SimpliVity combines virtualized servers, storage, networking, backup, data management and disaster recovery in an appliance called an OmniCube. Jesse St. Laurent, SimpliVity's vice president of product strategy, said OmniCubes replace the typical data center's servers, storage units "and a whole pile of infrastructure appliances that have come into the market in the past few years — backup appliances, application optimization, flash arrays, data management software, backup software, replication software. Even if we ignore the [capital-expenditure] dimension of that stack of equipment, which is obviously very high, there's a tremendous operational burden to all that infrastructure."

An OmniCube (or OmniStack as the product is called when provided with a partner like Cisco, Lenovo or Dell) "effectively collapses that entire stack and delivers it in this one single, scale-out system that you can use to build your data center," St. Laurent said.

PeoplesBank began installing OmniCubes in June and finished in September. "We moved things over slowly — we're cautious about safety and making sure things are going to be up and running for our users," Zazzaro said. "We were able to test them to make sure we weren't having any problems."

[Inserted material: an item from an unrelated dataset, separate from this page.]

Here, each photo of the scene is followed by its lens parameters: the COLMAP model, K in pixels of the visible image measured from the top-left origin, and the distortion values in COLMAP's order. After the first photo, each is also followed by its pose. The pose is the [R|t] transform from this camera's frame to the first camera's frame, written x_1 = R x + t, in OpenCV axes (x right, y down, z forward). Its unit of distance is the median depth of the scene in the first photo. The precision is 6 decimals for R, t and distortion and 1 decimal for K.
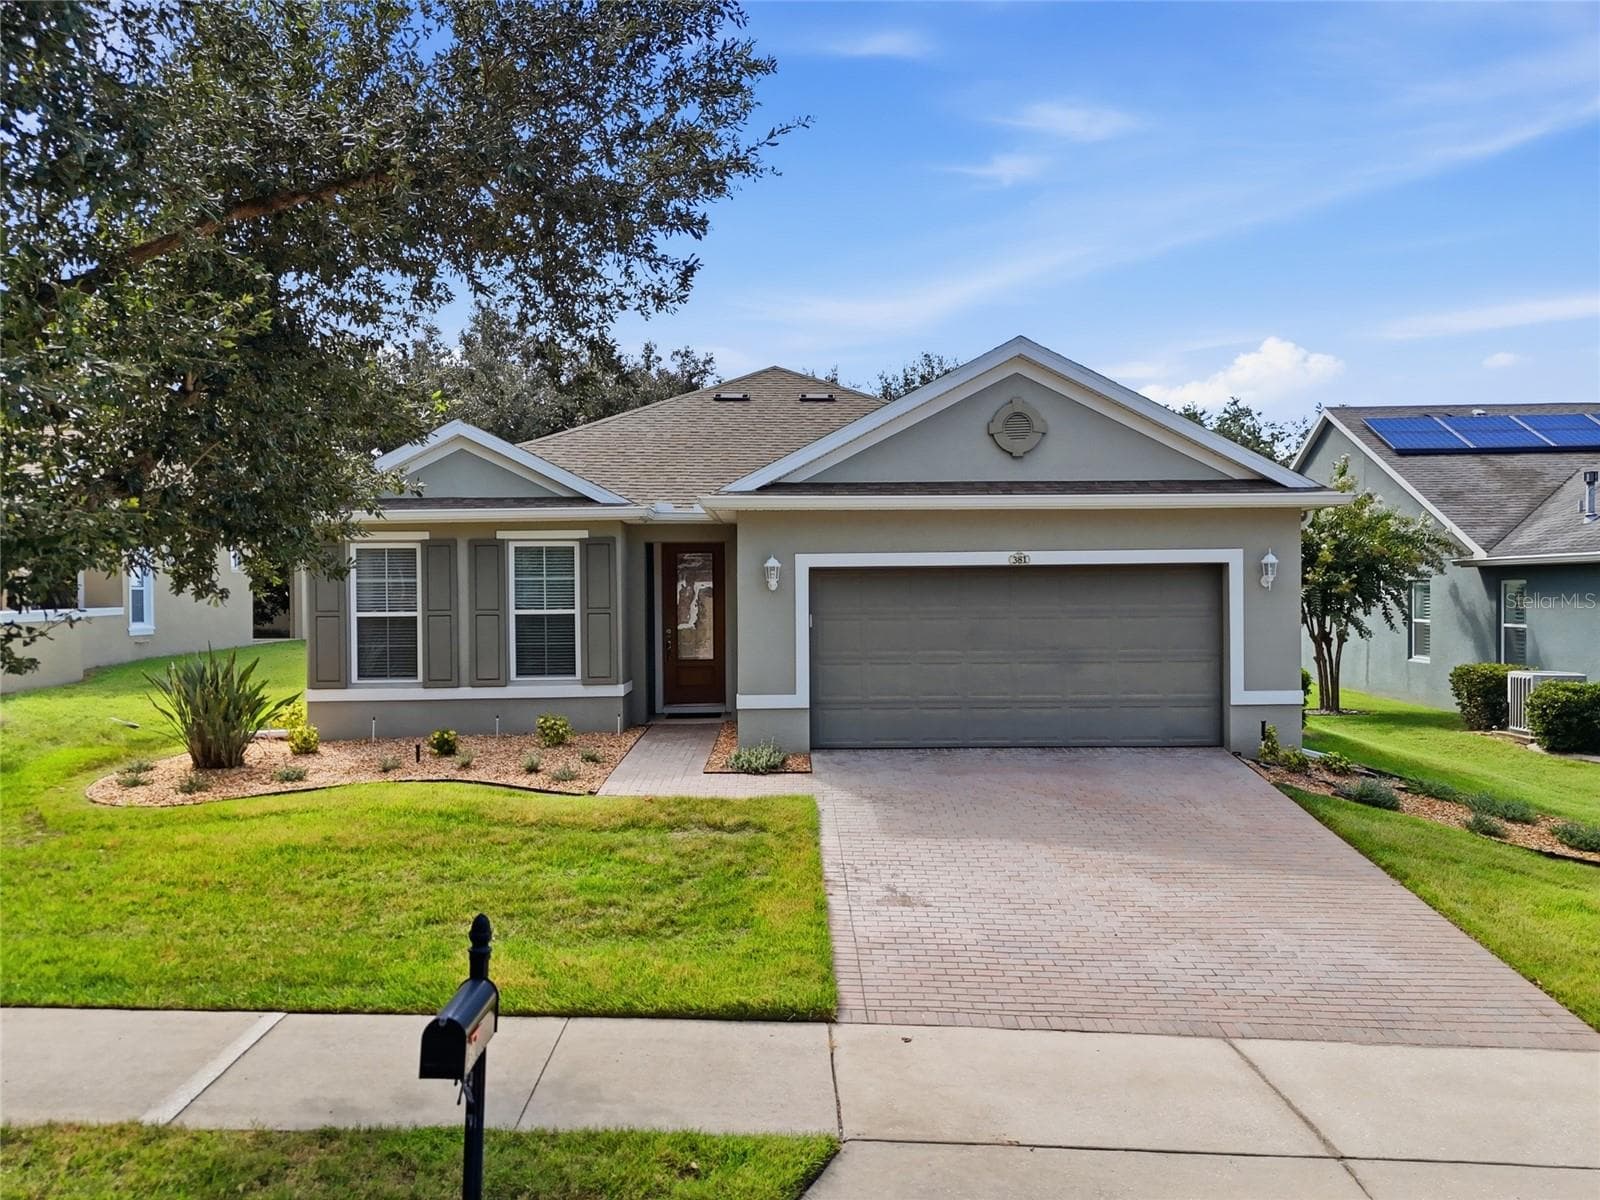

Disaster recovery has been enhanced with the use of two OmniCubes at the bank's main site and one at a disaster recovery site 42 miles away.

This replaced a setup in which data was replicated between two storage area networks, requiring high-bandwidth networks. With the deduplication and compression conducted by the OmniCubes on the fly, data is replicated to the backup site more efficiently, Zazzaro said.

Why Hyperconvergence Has Gotten So Popular

The hyperconvergence trend started in 2009, when converged infrastructure — a combination of computing and networking technologies — came on the scene, according to Perry.

"Within about five years, we started to see a lot of steam gaining with converged infrastructure," he said. The main reason is that converged infrastructure makes buying technology easier; it's one piece of equipment, rather than several stand-alone components.

Deployment, configuration, and management also become easier. Instead of taking months to set up a new hardware stack, IT departments can be up and running in days or weeks, Perry said.

"That means a lot of operational efficiency within environments," Perry said. "And there are cost savings associated with that," including reductions in staff and in some cases hardware.

Banks are unlikely to go completely hyperconverged in the near future. Most have legacy workloads such as aged core banking systems and homegrown applications that are hard to shift to a virtualized environment. And some workloads, such as analytics, run better on bare metal. (That's changing, too. "The hyperconverged vendors are evolving their platforms to handle things that used to run best on bare metal," Perry said.)

Technology fads come and go but Perry, for one, doesn't expect hyperconverged infrastructures to be replaced in the near future.

"It's difficult to see right now a more sensible type of infrastructure for today's requirements for high flexibility and fast responsiveness from IT," Perry said.

Gartner analysts also expect hyperconvergence to grow rapidly. But they strike a note of caution. "As with any new trend, it is easy to see it as a panacea to every problem," said Andrew Butler, research vice president at Gartner. "While it's exciting and transformational, it also has its limitations, and the choice really depends on things like use cases and company structure."

For instance, hyperconverged infrastructure lacks the ability to tightly integrate with existing traditional infrastructures, applications and workflows. This means it makes the most sense for edge computing and point projects within an enterprise data center, Butler said.